The answer must match the material word for word, with every line included.

Excerpted data |
- Opening Delimiter -

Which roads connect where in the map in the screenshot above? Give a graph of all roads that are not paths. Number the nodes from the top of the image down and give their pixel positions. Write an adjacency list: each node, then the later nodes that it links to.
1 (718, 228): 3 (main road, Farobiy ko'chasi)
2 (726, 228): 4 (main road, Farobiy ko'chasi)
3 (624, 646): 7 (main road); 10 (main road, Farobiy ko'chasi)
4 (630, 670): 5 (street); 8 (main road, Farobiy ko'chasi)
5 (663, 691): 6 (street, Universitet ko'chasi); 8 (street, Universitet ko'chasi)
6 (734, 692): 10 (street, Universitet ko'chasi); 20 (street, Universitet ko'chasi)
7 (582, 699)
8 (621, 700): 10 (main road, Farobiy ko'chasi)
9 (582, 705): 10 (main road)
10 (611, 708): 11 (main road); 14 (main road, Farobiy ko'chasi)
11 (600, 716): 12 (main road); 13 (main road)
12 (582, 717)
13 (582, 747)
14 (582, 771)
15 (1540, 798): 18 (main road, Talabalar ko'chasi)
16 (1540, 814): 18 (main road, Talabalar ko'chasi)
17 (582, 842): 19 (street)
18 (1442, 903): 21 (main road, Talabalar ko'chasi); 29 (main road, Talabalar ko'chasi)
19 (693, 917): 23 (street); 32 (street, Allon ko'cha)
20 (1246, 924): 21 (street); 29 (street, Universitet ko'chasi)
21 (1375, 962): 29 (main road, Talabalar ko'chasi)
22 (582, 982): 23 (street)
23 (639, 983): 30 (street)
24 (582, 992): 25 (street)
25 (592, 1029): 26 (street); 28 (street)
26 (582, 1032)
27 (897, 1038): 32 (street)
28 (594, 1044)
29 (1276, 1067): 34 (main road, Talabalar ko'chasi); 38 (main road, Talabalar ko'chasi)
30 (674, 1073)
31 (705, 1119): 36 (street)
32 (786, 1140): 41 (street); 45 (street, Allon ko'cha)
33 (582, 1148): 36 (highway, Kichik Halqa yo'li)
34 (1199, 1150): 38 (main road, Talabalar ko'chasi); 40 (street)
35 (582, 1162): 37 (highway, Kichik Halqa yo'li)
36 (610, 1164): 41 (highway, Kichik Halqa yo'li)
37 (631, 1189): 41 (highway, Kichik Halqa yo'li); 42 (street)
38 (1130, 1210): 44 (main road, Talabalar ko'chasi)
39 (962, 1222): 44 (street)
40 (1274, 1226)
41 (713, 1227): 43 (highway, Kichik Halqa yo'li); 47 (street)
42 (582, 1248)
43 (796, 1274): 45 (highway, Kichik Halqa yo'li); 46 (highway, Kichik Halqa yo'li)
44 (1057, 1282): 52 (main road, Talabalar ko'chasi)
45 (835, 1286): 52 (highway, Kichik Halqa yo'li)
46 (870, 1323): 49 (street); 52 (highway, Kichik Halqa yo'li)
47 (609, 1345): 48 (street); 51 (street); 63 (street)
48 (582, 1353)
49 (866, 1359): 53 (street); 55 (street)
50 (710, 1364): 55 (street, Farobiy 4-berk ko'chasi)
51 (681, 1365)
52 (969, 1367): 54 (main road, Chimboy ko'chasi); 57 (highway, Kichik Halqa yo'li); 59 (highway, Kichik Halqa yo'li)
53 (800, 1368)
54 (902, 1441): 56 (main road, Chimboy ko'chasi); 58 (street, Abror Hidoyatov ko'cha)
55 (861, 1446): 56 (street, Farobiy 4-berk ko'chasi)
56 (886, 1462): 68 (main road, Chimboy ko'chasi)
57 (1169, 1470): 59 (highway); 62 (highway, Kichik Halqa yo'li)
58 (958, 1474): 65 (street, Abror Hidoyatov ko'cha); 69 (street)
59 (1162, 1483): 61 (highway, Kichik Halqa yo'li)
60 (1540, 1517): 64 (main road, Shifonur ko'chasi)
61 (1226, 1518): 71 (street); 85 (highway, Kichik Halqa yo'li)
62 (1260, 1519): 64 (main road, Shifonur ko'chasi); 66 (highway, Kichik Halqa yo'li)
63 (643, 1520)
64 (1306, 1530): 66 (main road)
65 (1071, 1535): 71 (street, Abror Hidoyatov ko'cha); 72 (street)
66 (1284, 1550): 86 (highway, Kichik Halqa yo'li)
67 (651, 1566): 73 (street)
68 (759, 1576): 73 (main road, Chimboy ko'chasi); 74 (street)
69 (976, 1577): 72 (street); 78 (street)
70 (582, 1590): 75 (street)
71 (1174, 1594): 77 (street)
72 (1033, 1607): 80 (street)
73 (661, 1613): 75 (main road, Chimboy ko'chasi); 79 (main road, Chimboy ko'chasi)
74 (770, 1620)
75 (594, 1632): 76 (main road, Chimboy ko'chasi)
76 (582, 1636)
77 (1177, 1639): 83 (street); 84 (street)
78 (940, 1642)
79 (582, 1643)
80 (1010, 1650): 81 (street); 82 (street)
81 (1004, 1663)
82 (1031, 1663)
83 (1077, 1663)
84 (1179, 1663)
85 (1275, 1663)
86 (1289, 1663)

- Closing Delimiter -

The completed task |
Which roads connect where in the map in the screenshot above? Give a graph of all roads that are not paths. Number the nodes from the top of the image down and give their pixel positions. Write an adjacency list: each node, then the later nodes that it links to.
1 (718, 228): 3 (main road, Farobiy ko'chasi)
2 (726, 228): 4 (main road, Farobiy ko'chasi)
3 (624, 646): 7 (main road); 10 (main road, Farobiy ko'chasi)
4 (630, 670): 5 (street); 8 (main road, Farobiy ko'chasi)
5 (663, 691): 6 (street, Universitet ko'chasi); 8 (street, Universitet ko'chasi)
6 (734, 692): 10 (street, Universitet ko'chasi); 20 (street, Universitet ko'chasi)
7 (582, 699)
8 (621, 700): 10 (main road, Farobiy ko'chasi)
9 (582, 705): 10 (main road)
10 (611, 708): 11 (main road); 14 (main road, Farobiy ko'chasi)
11 (600, 716): 12 (main road); 13 (main road)
12 (582, 717)
13 (582, 747)
14 (582, 771)
15 (1540, 798): 18 (main road, Talabalar ko'chasi)
16 (1540, 814): 18 (main road, Talabalar ko'chasi)
17 (582, 842): 19 (street)
18 (1442, 903): 21 (main road, Talabalar ko'chasi); 29 (main road, Talabalar ko'chasi)
19 (693, 917): 23 (street); 32 (street, Allon ko'cha)
20 (1246, 924): 21 (street); 29 (street, Universitet ko'chasi)
21 (1375, 962): 29 (main road, Talabalar ko'chasi)
22 (582, 982): 23 (street)
23 (639, 983): 30 (street)
24 (582, 992): 25 (street)
25 (592, 1029): 26 (street); 28 (street)
26 (582, 1032)
27 (897, 1038): 32 (street)
28 (594, 1044)
29 (1276, 1067): 34 (main road, Talabalar ko'chasi); 38 (main road, Talabalar ko'chasi)
30 (674, 1073)
31 (705, 1119): 36 (street)
32 (786, 1140): 41 (street); 45 (street, Allon ko'cha)
33 (582, 1148): 36 (highway, Kichik Halqa yo'li)
34 (1199, 1150): 38 (main road, Talabalar ko'chasi); 40 (street)
35 (582, 1162): 37 (highway, Kichik Halqa yo'li)
36 (610, 1164): 41 (highway, Kichik Halqa yo'li)
37 (631, 1189): 41 (highway, Kichik Halqa yo'li); 42 (street)
38 (1130, 1210): 44 (main road, Talabalar ko'chasi)
39 (962, 1222): 44 (street)
40 (1274, 1226)
41 (713, 1227): 43 (highway, Kichik Halqa yo'li); 47 (street)
42 (582, 1248)
43 (796, 1274): 45 (highway, Kichik Halqa yo'li); 46 (highway, Kichik Halqa yo'li)
44 (1057, 1282): 52 (main road, Talabalar ko'chasi)
45 (835, 1286): 52 (highway, Kichik Halqa yo'li)
46 (870, 1323): 49 (street); 52 (highway, Kichik Halqa yo'li)
47 (609, 1345): 48 (street); 51 (street); 63 (street)
48 (582, 1353)
49 (866, 1359): 53 (street); 55 (street)
50 (710, 1364): 55 (street, Farobiy 4-berk ko'chasi)
51 (681, 1365)
52 (969, 1367): 54 (main road, Chimboy ko'chasi); 57 (highway, Kichik Halqa yo'li); 59 (highway, Kichik Halqa yo'li)
53 (800, 1368)
54 (902, 1441): 56 (main road, Chimboy ko'chasi); 58 (street, Abror Hidoyatov ko'cha)
55 (861, 1446): 56 (street, Farobiy 4-berk ko'chasi)
56 (886, 1462): 68 (main road, Chimboy ko'chasi)
57 (1169, 1470): 59 (highway); 62 (highway, Kichik Halqa yo'li)
58 (958, 1474): 65 (street, Abror Hidoyatov ko'cha); 69 (street)
59 (1162, 1483): 61 (highway, Kichik Halqa yo'li)
60 (1540, 1517): 64 (main road, Shifonur ko'chasi)
61 (1226, 1518): 71 (street); 85 (highway, Kichik Halqa yo'li)
62 (1260, 1519): 64 (main road, Shifonur ko'chasi); 66 (highway, Kichik Halqa yo'li)
63 (643, 1520)
64 (1306, 1530): 66 (main road)
65 (1071, 1535): 71 (street, Abror Hidoyatov ko'cha); 72 (street)
66 (1284, 1550): 86 (highway, Kichik Halqa yo'li)
67 (651, 1566): 73 (street)
68 (759, 1576): 73 (main road, Chimboy ko'chasi); 74 (street)
69 (976, 1577): 72 (street); 78 (street)
70 (582, 1590): 75 (street)
71 (1174, 1594): 77 (street)
72 (1033, 1607): 80 (street)
73 (661, 1613): 75 (main road, Chimboy ko'chasi); 79 (main road, Chimboy ko'chasi)
74 (770, 1620)
75 (594, 1632): 76 (main road, Chimboy ko'chasi)
76 (582, 1636)
77 (1177, 1639): 83 (street); 84 (street)
78 (940, 1642)
79 (582, 1643)
80 (1010, 1650): 81 (street); 82 (street)
81 (1004, 1663)
82 (1031, 1663)
83 (1077, 1663)
84 (1179, 1663)
85 (1275, 1663)
86 (1289, 1663)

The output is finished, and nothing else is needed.